> Your instructions:
Do these statements agree with the biography of Harry Baird? For each, answer yes or no and quote the words of the text that decide it. (a) Baird's first film appearance was in A Kid for Two Farthings. (b) Baird played Lt Mark Bradley in UFO for the programme's entire run. (c) Baird's last screen appearance was in The Italian Job.

> Excerpted text:
━━━━

British actor (1931–2005)

Harry Baird (12 May 1931 – 13 February 2005) was a Guyanese-British actor. He was one of a handful of Black actors to achieve prominence in British cinema during the 1950s and early 1960s, though he also saw success in French and Italian films. He notably starred as Lt Mark Bradley on the science-ficiton television series UFO.

== Early life ==
Baird was born in Georgetown in 1931. He was educated in Guiana, Canada, and Britain. At age 17, he moved to London to live with his brother, taking up bodybuilding and boxing at the local YMCA.

==Career==
Aged 23,Baird made his first film appearance in 1955 as a boxer nicknamed 'Jamaica' in Carol Reed's A Kid for Two Farthings. A year later, he appeared in the play Kismet at the Stoll Theatre in London, and had a role in Jean Genet's The Blacks in 1961 at the Royal Court Theatre.

Baird subsequently appeared mostly in film and television, though other stage work included A Wreath for Udomo (Lyric Hammersmith, 1961) and Ogodiveleftthegason (Royal Court, 1967). He had stints with the Liverpool Repertory and Windsor Repertory.

His first lead role was as Atimbu, in the TV series White Hunter, in 1958. A series of stereotyped roles followed, in low-budget films featuring generic African or "jungle" themes. Baird's most high-profile role, however, came in Michael Relph and Basil Dearden's racial drama film Sapphire (1959). Prominent roles for black actors in Britain remained scarce, although he appeared in supporting roles in the TV series Danger Man and UFO (1970; as Lt Mark Bradley, a role that he left halfway through the programme's run). He saw greater success in Italy and France, where played an action hero in several peplum and Spaghetti Western films.

Baird's only true lead film role was in the 1968 Melvin Van Peebles drama The Story of a Three-Day Pass, in which he played an American soldier who falls in love with a white Parisian woman. Other roles included The Spy Who Came In from the Cold (1965), The Whisperers (1967), The Touchables (1968) (as a gay wrestler named Lillywhite), the horror film The Oblong Box (1969), and The Italian Job (1969) (as coach driver Big William) alongside his friend Michael Caine, whose wife, fellow Guyanese actor Shakira Baksh, Baird had appeared alongside in UFO.

His last appearance on screen was in the offbeat Spaghetti Western Four of the Apocalypse (I quattro dell'apocalisse), directed by Lucio Fulci, in 1975. He retired from acting by the end of the decade after being diagnosed with glaucoma, a condition which ultimately left him blind.

━━━━

> Data excerpts:
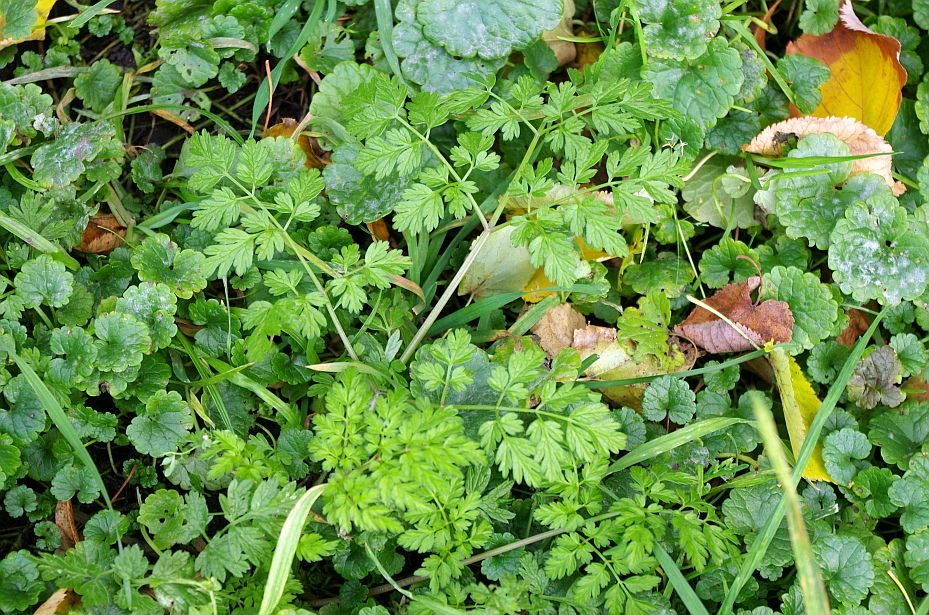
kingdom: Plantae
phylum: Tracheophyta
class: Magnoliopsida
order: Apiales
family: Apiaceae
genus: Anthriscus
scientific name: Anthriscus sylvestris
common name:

━━━━

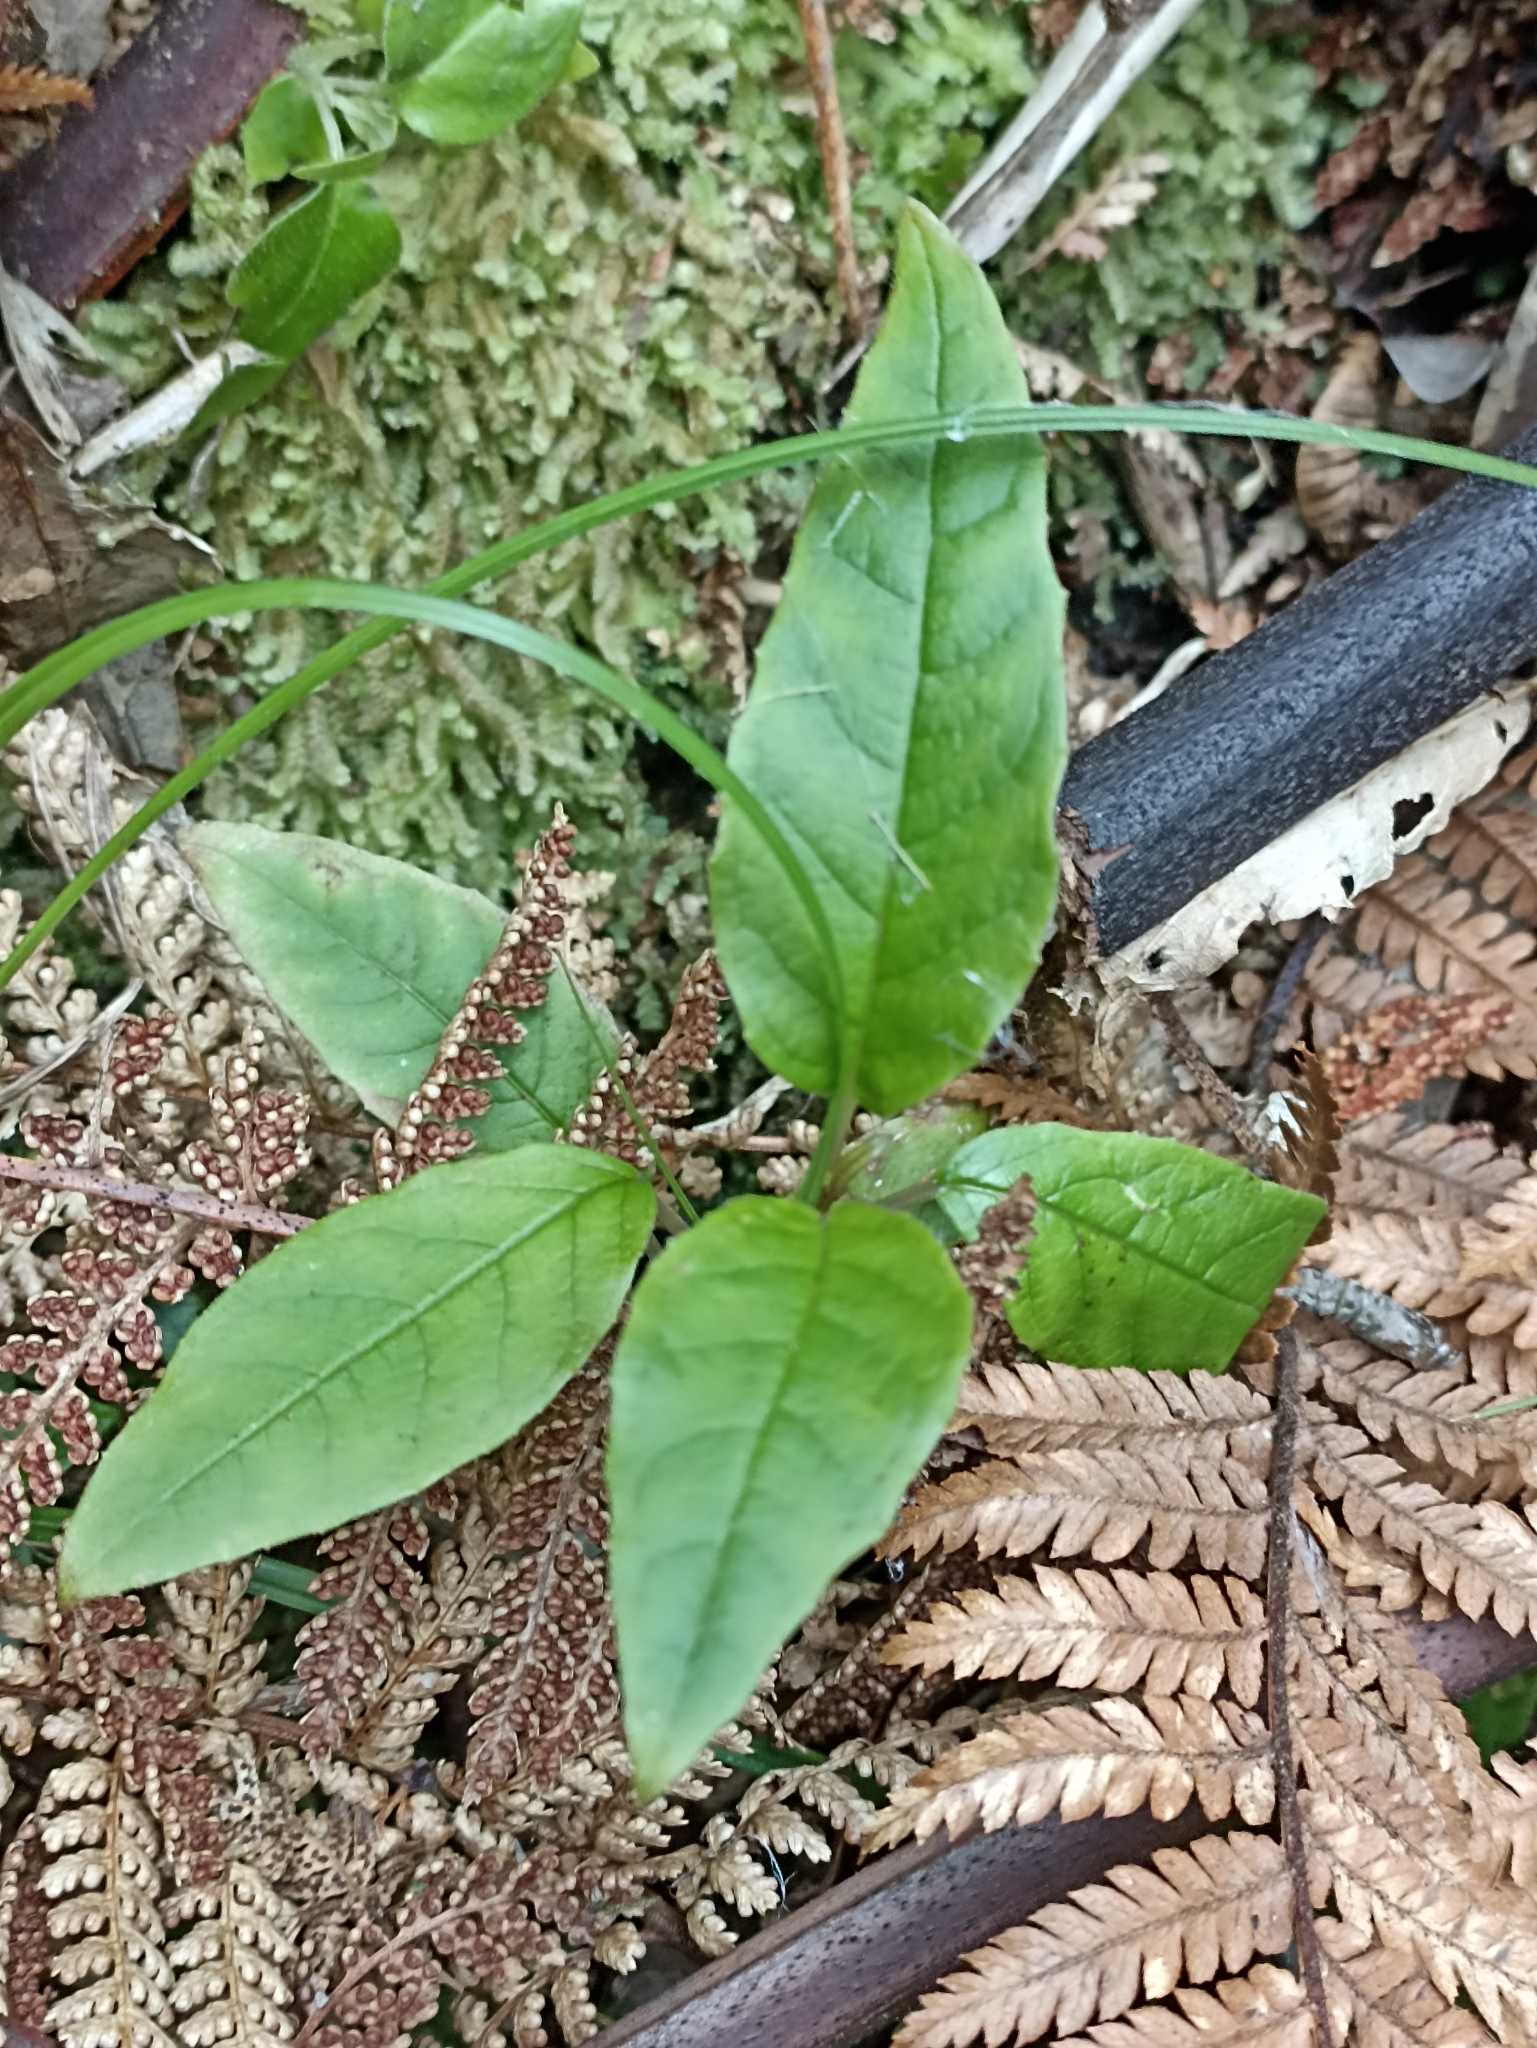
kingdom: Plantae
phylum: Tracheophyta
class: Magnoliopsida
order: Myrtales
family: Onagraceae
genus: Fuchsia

━━━━

> Response to the exercise:
(a) Yes: "made his first film appearance in 1955 as a boxer nicknamed 'Jamaica' in Carol Reed's A Kid for Two Farthings"
(b) No: "a role that he left halfway through the programme's run"
(c) No: "His last appearance on screen was in the offbeat Spaghetti Western Four of the Apocalypse"